◆ Work to complete:
Can you extend the article about the Swedish LED coding device past its final paragraph, picking up right after the sentence about building the first imagiCharm prototype?

Swedish company creates small LED device to help anyone learn how to code, but especially young girls
It’s well-known that the technology industry is a boys’ club. Dora Palfi, a technology entrepreneur in Sweden, experienced this gender disparity firsthand.
A native of Hungary with an early love for technology, Dora earned a bachelor’s degree in neuroscience and computer science at New York University Abu Dhabi. In her first job as a developer, she was commonly referred to as the “girl on the seventh floor.” Even today, she is often the only woman in the room in technology settings.
Inequality in technology starts when kids are in their early teens. By age 14, only about 12% of girls are interested in technology, Dora says. But up to age 12, interest in this field is about equal among boys and girls.
As an example of inequality, she refers to Apple’s health monitoring app, which originally did not allow women to track menstrual cycles. “If technology is the future, and if women are not equally involved in tech, then women don’t have an equal chance to shape the future,” Dora says.
At NYU, Dora met Beatrice Ionascu, an electrical engineering student, and they started a club for women in science, technology, engineering, and mathematics (STEM). While both were doing their master’s degrees in Sweden, Dora had the idea for a device that could help people learn how to code. She and Beatrice created imagi (originally imagiLabs) in 2018, and built the first prototype of their flagship product, called imagiCharm.

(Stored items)
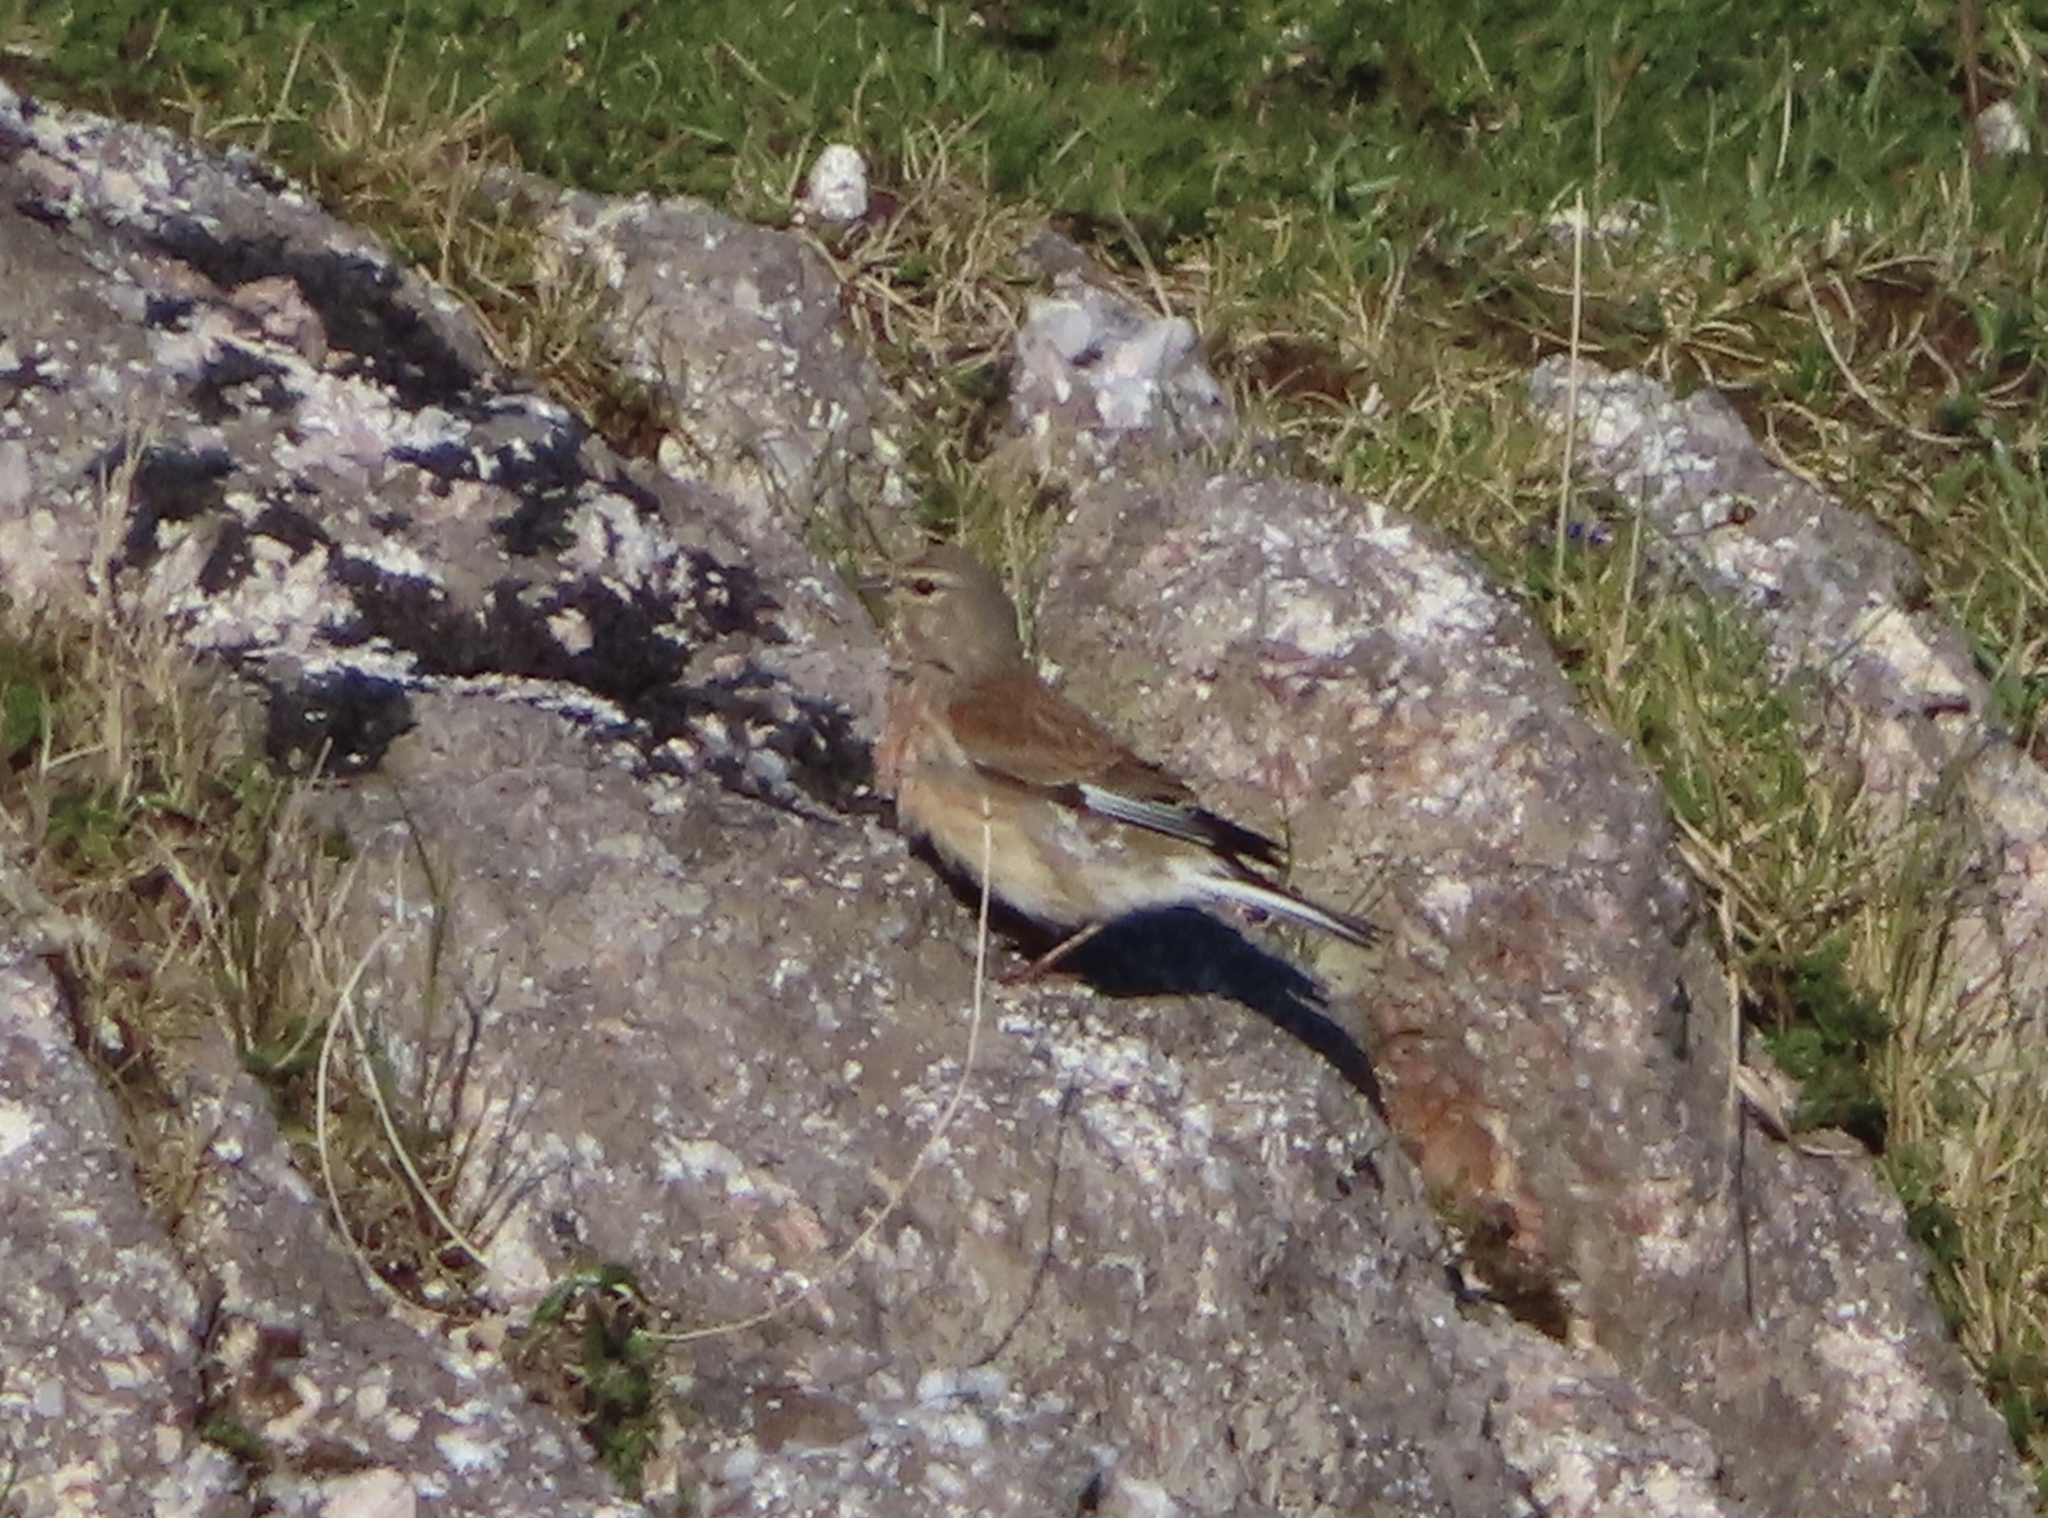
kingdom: Animalia
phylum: Chordata
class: Aves
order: Passeriformes
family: Fringillidae
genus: Linaria
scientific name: Linaria cannabina
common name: Common linnet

◆ Result for this exercise:
Cultivating an interest in technology
The product that they started selling in 2020 is a small accessory that can be attached to backpacks or bags. It has 64 tiny LED lights that can be turned into a wide range of designs, such as gingerbread cookies or a bouncing basketball, by using the programming language Python.
“People call this the programmable Tamagotchi, I think because it gives users this almost emotional attachment,” Dora says. “They have this little gadget, and they can sort of bring it to life.” Kids can share coding projects with the imagi community through the mobile app.
The company is focusing on a younger audience, ages eight and up, in hopes that the device will help kids maintain interest in technology through their teen years. The company says its research shows that in less than one hour of using imagiCharm, more than 10% of people have an increased interest in technology. ImagiCharms can be purchased online. The mobile app has more than 30,000 users in 99 countries.
‘The best place to go is to schools’
Imagi was a 2022 finalist in the European Investment Bank Institute’s Social Innovation Tournament, which helps entrepreneurs whose companies are trying to improve society or the environment. Dora says the finalist award gave her valuable access to a network of other founders.
Recently, imagi started focusing on schools. It supplied teachers in more than 30 countries, from the United Arab Emirates to the United States, with classroom packs of the devices. “If we truly want to make a change and reach every girl, then really the best place to go is to schools,” Dora says
Nonprofit organisations like Black Girls Code and corporate partners such as Ericsson are helping to make imagiCharms and teacher training available in economically disadvantaged schools and in places like Mexico, Uganda, and South Africa.
“I think the biggest innovation is being able to create something teachers love and can use,” Dora says. “It doesn’t have to be super high-tech, but just teacher-friendly.” She and Beatrice have spent a lot of time running workshops and training teachers. They also want to produce videos and build an educator community, to ensure that any teacher can learn how to code the imagiCharm.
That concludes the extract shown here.